Yep it’s a makeshift approach for now to just mask out all pixels that are not in my quadrilateral.
But the aim is to select only the pixels belonging to the quadrilateral roi’s and then pass those to the f.interpolate().
Anyway to do that ? kind of what tf.crop_and_resize does. but for floating point coordinates for a region defined by 8 coordinates and not 4 corners of a horizontal box.
Basically a perspective transform on the feature map, but with an operation that is differentiable.
I think in that case grid_sample might be a useful function, which uses pixel locations from the specified grid.
1 Like
Hello @ptrblck,
Please I am facing the same problem, I have 5 points that are produced from simple NN and I want to get the area inside them to generate a mask to be able to apply a segmentation loss on the mask.
I implemented it using cv2.fillploy after converting the 5 points to numpy but unfortunately, I lost the gradients.
I thought about your comment to use grid_sample but unfortunately, I don’t know how could I generate the mask with respect to the 5 points without losing the gradient tracing
My main problem is that, I don’t have the all desired position to create my grid, and If I use fillpoly to get the positions then I will loss the gradient trace.
And suggestions?
Usually you would create the target mask before the training so that you wouldn’t need gradients for this operation.
Could you explain your use case a bit and how you would like to use these gradients for the mask?
1 Like
First of all thank you for your fast reply.
Right, For the GT There is no need but my network generate for example 4 point which represent rotated box each point represented by (x,y) then I need to convert the network output to be mask as well to be ale to apply segmentation loss on both the predicted mask (after converting predicted point to mask and the GT mask)
I tried to convert the predicted points to mask using cv2.fillpoly but the loss wasn’t change during training, after investigation I realized that this behaviour because I loss the gredient trace when I convert the predections to numpy to use fillpoly, so I need another way to achieve that to be able to backprop on it
I hope this time I was clear enough
I’m unsure, but take a look at this approach and see, if you could reuse it.
If I understand it correctly, you are dealing with mask targets, but your model outputs just coordinates so you would want to create a mask using these coordinates?
1 Like
You are completely right, but unfortunate the link will not help me as it is talking about boxes, I think it is easy to generate mask from the coordinates if they will shape a box
But my case the coordinates will create an arbitrary shape for example a star shape so this approach which is prposed in this link will not help me, I need to use something like cv2.fillpoly but in pytorch to keep tracing gradient.
1 Like
I see.

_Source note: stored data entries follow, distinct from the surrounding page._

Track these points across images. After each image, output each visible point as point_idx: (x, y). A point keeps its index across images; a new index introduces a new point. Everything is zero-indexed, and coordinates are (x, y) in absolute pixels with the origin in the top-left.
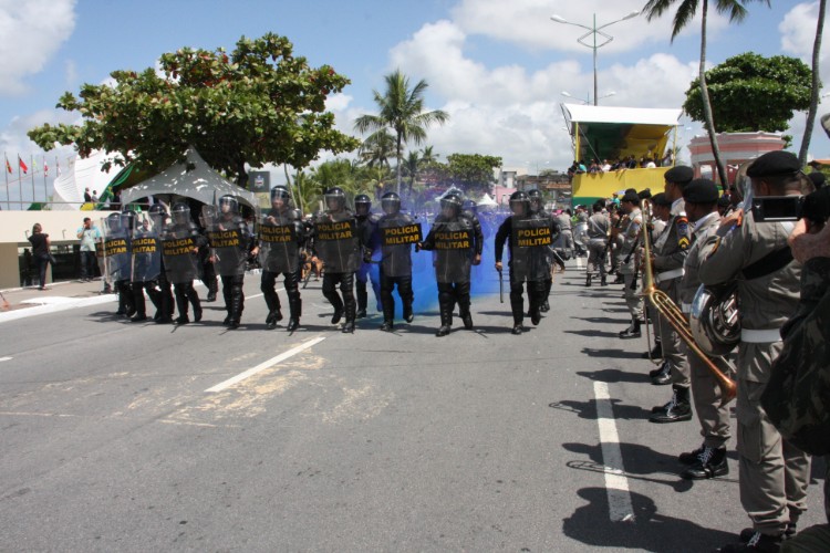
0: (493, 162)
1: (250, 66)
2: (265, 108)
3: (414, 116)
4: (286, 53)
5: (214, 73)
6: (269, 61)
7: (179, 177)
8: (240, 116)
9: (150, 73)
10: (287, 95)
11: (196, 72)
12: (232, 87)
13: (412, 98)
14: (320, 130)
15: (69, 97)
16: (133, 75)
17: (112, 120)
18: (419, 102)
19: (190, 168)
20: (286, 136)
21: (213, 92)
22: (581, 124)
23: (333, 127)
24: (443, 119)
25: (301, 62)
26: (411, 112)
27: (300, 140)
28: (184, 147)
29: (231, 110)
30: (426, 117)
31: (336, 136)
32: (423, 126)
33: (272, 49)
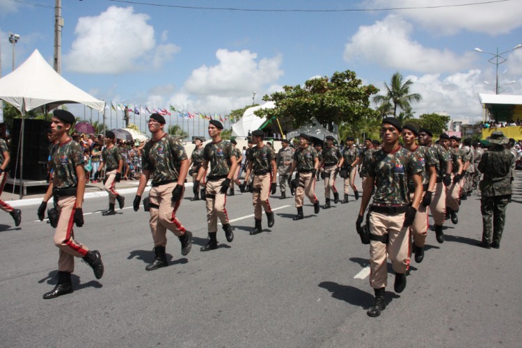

You could try to check the source code of fillpoly and see, if you could either port it directly to PyTorch, so that Autograd would create the backward pass automatically for you, implement the backward function manually (if possible at all), or alternatively let your model output the mask directly (might be the easiest approach).
1 Like
Hello, I’m sorry to bother you.
May I ask you a question?
My question is that I have a feature vectors that operate a original image through a CNN and I also have a segmentation result. But I want to get the feature vectors of the yellow and green regions.
The segmentation result is shown.
How would these feature vectors be defined for these regions?
I.e. would you like to get a specific activation in a previous layer or would you like to process the output in a special way?
The feature vectors means that feature maps.
I want to process the output in a special way.
In other words, I want to the feature maps of the yellow and green regions.
To get the activation maps you could use forward hooks as described here.
However, the pixel locations of these maps might not correspond to the output locations and it depends on the architecture of your model.
E.g. convolution layers will use filters with a specific window, stride, dilation, etc., so that you would have to calculate the receptive field of the output locations for each activation map.
If I interpolate the feature maps with bilinear into the same size as the original image, and then use the pixel position to correspond one to one, is it ok?
No, this still wouldn’t work, as each output pixel position might be calculated by a larger field of the input activation(s).
If all your convolutions use a 1x1 kernel, the output pixel locations would correspond to the input locations.
Captum uses specific methods for model interpretability, which e.g. use the gradient flow to visualize which activations were “important” for which output part, but that doesn’t seem to be your use case.
Thanks your reply.
I understand what you’re saying.
But I still can’t figure out what method I should use if I want to extract feature maps of ROI for irregular shapes.
But I remember using ROI Align in Mask R-CNN, which can extract the feature maps of the candidate box.
ROIAlign interpolates the proposals, which are overlaid on the feature maps, no?
As I said, you could calculate the receptive field, if you know all conv setups.
Interpolating an activation map to the same shape as the output will not create a 1 to 1 mapping.
Thanks your reply.
I understand your means. And I know what I should do next.
Thanks again.
That’s good to hear! Feel free to post your final approach, if you’ve found a good way to get these receptive fields or if you can reuse the code logic of ROIPooling etc. 
Hello, I also have the entire requirement. Have you found a solution?
Best wishes to you